======== Extracted text ========
Re: [lldb-dev] [RFC] Segmented Address Space Support in LLDB

Jonas Devlieghere via lldb-dev Tue, 10 Nov 2020 13:02:00 -0800

> On Nov 10, 2020, at 12:58 PM, Zdenek Prikryl <prik...@codasip.com> wrote:
> 
> Hi all,
> 
> Just for the record, we have successfully implemented the wrapping of addr_t 
> into a class to support multiple address spaces. The info about address space 
> is stored in the ELF file, so we get the info from ELF parser and then pass 
> it to the rest of the system. CLI/MI interface has been extended as well, so 
> user can select with address space he wants for memory printing. Similarly, 
> we patched expression evaluation, disassembler, etc.


That's really interesting, I'm excited to hear that this is feasible and has 
been done before. Is this code available publicly and/or is this something 
you'd be willing to upstream (with our help)? 

> 
> If the address wrap is part of the upstream version, it will be awesome :-)...
> 
> Best regards.
> 
> On 10/20/20 9:30 PM, Ted Woodward via lldb-dev wrote:
>> I agree with Pavel about the larger picture - we need to know the driver 
>> behind address spaces before we can discuss a workable solution.
>> 
>> I've dealt with 2 use cases - Harvard architecture cores, and low level 
>> hardware debugging.
>> 
>> A Harvard architecture core has separate instruction and data memories. 
>> These often use the same addresses, so to distinguish between them you need 
>> address spaces. The Motorola DSP56300 had 1 program and 2 data memories, 
>> called p, x and y. p:100, x:100 and y:100 were all separate memories, so 
>> "address 100" isn't enough to get what the user needed to see.
========
Tasks =
**A.** Answer these questions from the thread on segmented address space support in LLDB:
(i) Where is the information about the address space stored in the implementation Zdenek Prikryl describes?
(ii) Which two use cases does Ted Woodward say he has dealt with?
(iii) What were the memories of the Motorola DSP56300 called?
**B.** Print the part of the thread on segmented address space support in LLDB that opens with the words containing "Jonas Devlieghere via" and closes with "evaluation, disassembler, etc.".
**C.** Proceed with the thread on segmented address space support in LLDB, starting after its last sentence.
The lines that come next have nothing to do with the address space thread above.
======== Provided material ========
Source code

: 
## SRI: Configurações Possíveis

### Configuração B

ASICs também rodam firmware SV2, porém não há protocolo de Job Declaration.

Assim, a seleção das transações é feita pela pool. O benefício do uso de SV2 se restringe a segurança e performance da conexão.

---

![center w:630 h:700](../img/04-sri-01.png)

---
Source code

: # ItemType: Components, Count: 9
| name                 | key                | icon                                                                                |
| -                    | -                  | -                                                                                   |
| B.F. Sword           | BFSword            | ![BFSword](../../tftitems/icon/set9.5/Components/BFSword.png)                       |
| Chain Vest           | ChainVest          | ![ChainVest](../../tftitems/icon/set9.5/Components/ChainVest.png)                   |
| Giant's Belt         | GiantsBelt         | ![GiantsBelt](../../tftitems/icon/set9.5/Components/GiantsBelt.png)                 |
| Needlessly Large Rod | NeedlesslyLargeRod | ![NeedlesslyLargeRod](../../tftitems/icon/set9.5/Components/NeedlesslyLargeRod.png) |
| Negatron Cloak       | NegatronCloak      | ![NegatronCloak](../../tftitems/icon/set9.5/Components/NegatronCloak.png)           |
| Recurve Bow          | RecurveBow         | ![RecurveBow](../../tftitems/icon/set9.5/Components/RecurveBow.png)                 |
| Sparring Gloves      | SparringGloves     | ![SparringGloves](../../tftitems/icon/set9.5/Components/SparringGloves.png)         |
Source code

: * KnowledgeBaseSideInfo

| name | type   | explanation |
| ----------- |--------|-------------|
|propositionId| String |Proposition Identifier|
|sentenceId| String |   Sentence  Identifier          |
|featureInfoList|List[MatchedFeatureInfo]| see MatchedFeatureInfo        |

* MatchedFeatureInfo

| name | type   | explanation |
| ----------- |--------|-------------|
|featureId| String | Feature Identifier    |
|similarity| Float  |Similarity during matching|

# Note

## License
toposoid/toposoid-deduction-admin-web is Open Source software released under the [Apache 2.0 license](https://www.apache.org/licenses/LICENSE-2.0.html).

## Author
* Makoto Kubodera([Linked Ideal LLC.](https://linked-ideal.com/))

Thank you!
========
Responses by task =
**A.**
(i) In the ELF file.
(ii) Harvard architecture cores and low level hardware debugging.
(iii) p, x and y.

**B.**
Jonas Devlieghere via lldb-dev Tue, 10 Nov 2020 13:02:00 -0800

> On Nov 10, 2020, at 12:58 PM, Zdenek Prikryl <prik...@codasip.com> wrote:
> 
> Hi all,
> 
> Just for the record, we have successfully implemented the wrapping of addr_t 
> into a class to support multiple address spaces. The info about address space 
> is stored in the ELF file, so we get the info from ELF parser and then pass 
> it to the rest of the system. CLI/MI interface has been extended as well, so 
> user can select with address space he wants for memory printing. Similarly, 
> we patched expression evaluation, disassembler, etc.

**C.**
>> 
>> For low level hardware debugging (often using JTAG), many devices let you 
>> access memories in ways like "virtual using the TLB", or "virtual == 
>> physical, through the core", or "physical, through the SoC, not cached". 
>> Memory spaces, done right, can give the user the flexibility to pick how to 
>> view memory.
>> 
>> 
>> Are these the use cases you were envisioning, Jonas?
>> 
>>> -----Original Message-----
>>> From: lldb-dev <lldb-dev-boun...@lists.llvm.org> On Behalf Of Pavel Labath
>>> via lldb-dev
>>> Sent: Tuesday, October 20, 2020 12:51 PM
>>> To: Jonas Devlieghere <jo...@devlieghere.com>; LLDB <lldb-
>>> d...@lists.llvm.org>
>>> Subject: [EXT] Re: [lldb-dev] [RFC] Segmented Address Space Support in
>>> LLDB
>>> 
>>> There's a lot of things that are unclear to me about this proposal. The
>>> mechanics of representing an segmented address are one thing, but I I think
>>> that the really interesting part will be the interaction with the rest of 
>>> lldb. Like
>>> - What's going to be the source of this address space information? Is it 
>>> going
>>> to be statically baked into lldb (a function of the target architecture?), 
>>> or
>>> dynamically retrieved from the target or platform we're debugging? How
>>> would that work?
>>> - How is this going to interact with Object/SymbolFile classes? Are you
>>> expecting to use existing object and symbol formats for address space
>>> information, or some custom ones? AFAIK, none of the existing formats
>>> actually support encoding address space information (though that hasn't
>>> stopped people from trying).
>>> 
>>> Without understanding the bigger picture it's hard for me to say whether the
>>> proposed large scale refactoring is a good idea. Nonetheless, I am doubtful 
>>> of
>>> the viability of that approach. Some of my reasons for that are:
>>> - not all addr_ts represent an actual address -- sometimes that is a 
>>> difference
>>> between two addresses, which still uses addr_t, as that's guaranteed to fit.
>>> - relatedly to that, there is a difference (I'd expect) between the 
>>> operations
>>> supported by the two types. addr_t supports all integral operations (though 
>>> I
>>> hope we don't use all of them), but I wouldn't expect to be able to do the
>>> same with a SegmentedAddress. For one, I'd expect it wouldn't be possible
>>> to add two SegmentedAddresses together (which is possible for addr_t).
>>> OTOH, adding a SegmentedAddress and an addr_t would probably be fine?
>>> Would subtracting two SegmentedAddresses should result in an addr_t? But
>>> only if they have matching address spaces (and assert otherwise)?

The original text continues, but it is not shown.